- Given text
-------

Mike Gerdts wrote:
On 4/5/06, Darren Reed <[EMAIL PROTECTED]> wrote:
Program or suite of programs?
Should we try develop something for networking that has a similar
level of functionality to the tools for processes? pkill, pgrep, etc.
So rather than doing "ifconfig -a4 up", you might do something like:
ifgrep inet | ipadm up
Now I see where you are going with this. The ifgrep sounded kinda
hokey, but put into the context of pgrep et. al., I think I could grow
to like it.
In a previous message you suggested "ifconfig -a | ifgrep zone X". I
think that the "ifconfig -a |" should be implied. In other words, for
parallelism with the proc tools, it should be:
# ifgrep zone X
lo0:3
bge0:3
# ifgrep zone X | xargs ifconfig
lo0:3: flags=1000849<UP,LOOPBACK,RUNNING,MULTICAST,IPv4> mtu 8232 index 1
inet 127.0.0.1 netmask ff000000
zone X
bge0:3: flags=1000843<UP,BROADCAST,RUNNING,MULTICAST,IPv4> mtu 1500 index 2
inet 10.1.1.3 netmask ffffff00 broadcast 10.1.1.255
zone X
Similarly, the following commands should work:
ifgrep mtu 1500
ifgrep inet $(getent hosts $(uname -n | awk '{print $1}'))

-------

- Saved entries
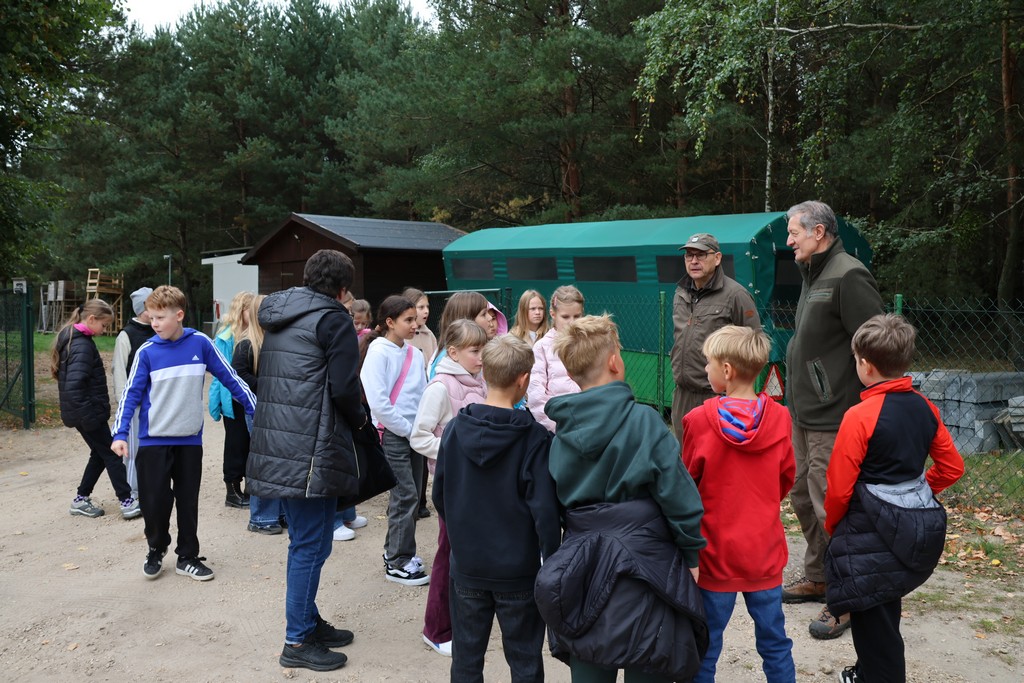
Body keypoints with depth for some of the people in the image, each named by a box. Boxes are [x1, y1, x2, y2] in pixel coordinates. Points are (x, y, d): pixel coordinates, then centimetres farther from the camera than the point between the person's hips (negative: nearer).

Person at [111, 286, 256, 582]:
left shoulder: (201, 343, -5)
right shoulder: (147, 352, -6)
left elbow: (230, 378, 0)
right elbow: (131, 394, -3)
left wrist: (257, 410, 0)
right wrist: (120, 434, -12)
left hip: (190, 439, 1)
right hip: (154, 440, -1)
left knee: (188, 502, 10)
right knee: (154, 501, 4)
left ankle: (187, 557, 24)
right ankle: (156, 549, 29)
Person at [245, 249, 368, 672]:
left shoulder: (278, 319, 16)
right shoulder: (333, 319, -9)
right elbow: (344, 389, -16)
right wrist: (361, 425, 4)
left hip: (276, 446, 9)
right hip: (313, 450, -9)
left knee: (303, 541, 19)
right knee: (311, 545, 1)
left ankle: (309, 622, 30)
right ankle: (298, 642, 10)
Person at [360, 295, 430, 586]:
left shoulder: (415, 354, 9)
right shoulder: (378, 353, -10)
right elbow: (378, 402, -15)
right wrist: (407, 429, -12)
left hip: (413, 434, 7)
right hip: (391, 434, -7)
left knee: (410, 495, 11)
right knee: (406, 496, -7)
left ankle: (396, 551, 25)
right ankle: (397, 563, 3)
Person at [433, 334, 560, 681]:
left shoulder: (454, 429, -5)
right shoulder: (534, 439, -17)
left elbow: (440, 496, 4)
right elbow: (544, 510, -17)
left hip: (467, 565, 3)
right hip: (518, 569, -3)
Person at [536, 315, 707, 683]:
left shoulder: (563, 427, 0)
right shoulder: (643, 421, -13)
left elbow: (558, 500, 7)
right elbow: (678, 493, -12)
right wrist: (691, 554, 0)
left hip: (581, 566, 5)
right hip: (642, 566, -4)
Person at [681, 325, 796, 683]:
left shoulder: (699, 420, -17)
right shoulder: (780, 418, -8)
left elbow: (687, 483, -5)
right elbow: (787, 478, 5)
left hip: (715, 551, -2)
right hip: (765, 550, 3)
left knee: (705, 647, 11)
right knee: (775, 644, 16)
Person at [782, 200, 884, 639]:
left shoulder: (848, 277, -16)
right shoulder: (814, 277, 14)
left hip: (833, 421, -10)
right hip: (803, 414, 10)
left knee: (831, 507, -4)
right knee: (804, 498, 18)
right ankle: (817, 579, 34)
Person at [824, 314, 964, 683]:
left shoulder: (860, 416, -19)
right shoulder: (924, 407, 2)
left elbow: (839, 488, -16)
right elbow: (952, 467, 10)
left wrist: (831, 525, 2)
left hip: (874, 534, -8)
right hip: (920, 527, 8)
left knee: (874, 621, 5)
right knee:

-------

List every distinct interface flag that appears inside angle brackets in the ifconfig output of the mailing-list message about networking tools.

- Answer box
UP, LOOPBACK, RUNNING, MULTICAST, IPv4, BROADCAST